▶ Set of tasks
A) In the text on NoSQL and Oracle Database, what does the term “data pressure” essentially refer to?
B) Retype character for character the section of the text on NoSQL and Oracle Database that begins with the words containing "Comparing NoSQL to" and ends with "a relational model.".

▶ Given text
• • • • •

NoSQL databases typically contain self-describing data. JSON (Java Script Object Notation) is the most commonly used form of self-describing data, but there are other forms as well including XML. Rather than describing data in a struct within the application code, those structure definitions are kept within the data. The database provides a single source of truth for data structure, but also allows for much simpler modification of the data structure and code that access the data as the application and database evolve over time.

A JSON structure matching the previous example might look like this:

{
    "recordkey":"123",
    "firstname":"Chris",
    "lastname":"Craft",
    "phonenumber":"123-555-1212"
}

Of course every single record contains the field names, which consume more storage than the data in this example. Storage is cheap these days and we have much greater processing power than years ago, so there isn’t as much “data pressure” that would force us to define the structure inside the application. The reduction of “data pressure” allows us to use a method that’s less storage efficient to gain advantages in the application development side.

Data Pressure Considerations

The term “data pressure” essentially refers to the cost of storage and the cost of processing larger and larger volumes of data.  Record-based database were extremely efficient in terms of the space they required and compute power to process that data. Less data volume meant less data store and less data to process, so nobody would have considered making data self-describing.

Record-based databases were never self-describing because that simply was not practical decades ago. The cost of storage was simply too high and putting data descriptions into the data itself would have resulted in a huge amount of data duplication (duplication of the data definitions stored within each record), and there would not have been enough compute power on earth to work with that data.

Comparing NoSQL to Relational

NoSQL databases are more about the structure and representation of data than about the  absence of SQL language. Part of this is the same issue of object/relational impedance mismatch that has been around for decades. The rise of object-oriented programming resulted in application code that simply didn’t fit well with data modeled relationally.

Oracle Database supports Key/JSON

The SQL language does not work only with relational data. We can certainly use SQL to access a 2 column table containing a KEY (column #1) and JSON structure (column #2). Oracle Database includes the ability to model data in key/JSON format. Oracle databases might contain nothing but key/JSON data, some relational and some key/JSON, or JSON can be used to extend a relational model.

Oracle is a Converged Database

Oracle Database is a called a “converged” database because it supports virtually any data modeling approach and supports virtually any workload, all within a single database or deployed as separate databases.  Oracle is a multi-model database that supports relational, graph, time series, key/JSON, row-oriented, column-oriented (on Exadata), Geospatial data, normalized models, dimensional models (star schema, snowflake schema, etc.) and others.  Oracle Database supports all workload types including OLTP, DW, and IoT within a single database.

• • • • •

▶ Given data
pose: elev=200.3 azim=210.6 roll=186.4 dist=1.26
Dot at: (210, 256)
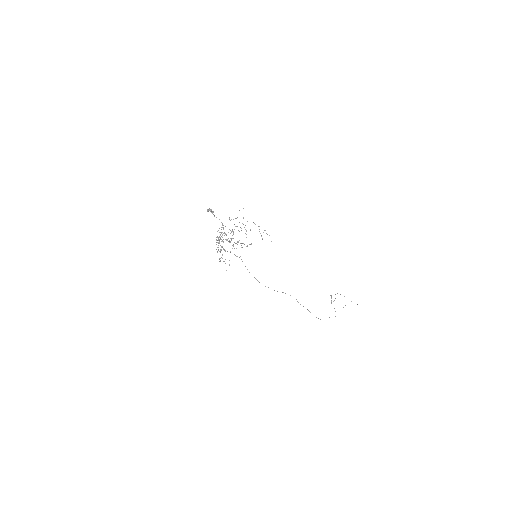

• • • • •

▶ Results by task
A) The cost of storage and the cost of processing larger and larger volumes of data.

B)
Comparing NoSQL to Relational

NoSQL databases are more about the structure and representation of data than about the  absence of SQL language. Part of this is the same issue of object/relational impedance mismatch that has been around for decades. The rise of object-oriented programming resulted in application code that simply didn’t fit well with data modeled relationally.

Oracle Database supports Key/JSON

The SQL language does not work only with relational data. We can certainly use SQL to access a 2 column table containing a KEY (column #1) and JSON structure (column #2). Oracle Database includes the ability to model data in key/JSON format. Oracle databases might contain nothing but key/JSON data, some relational and some key/JSON, or JSON can be used to extend a relational model.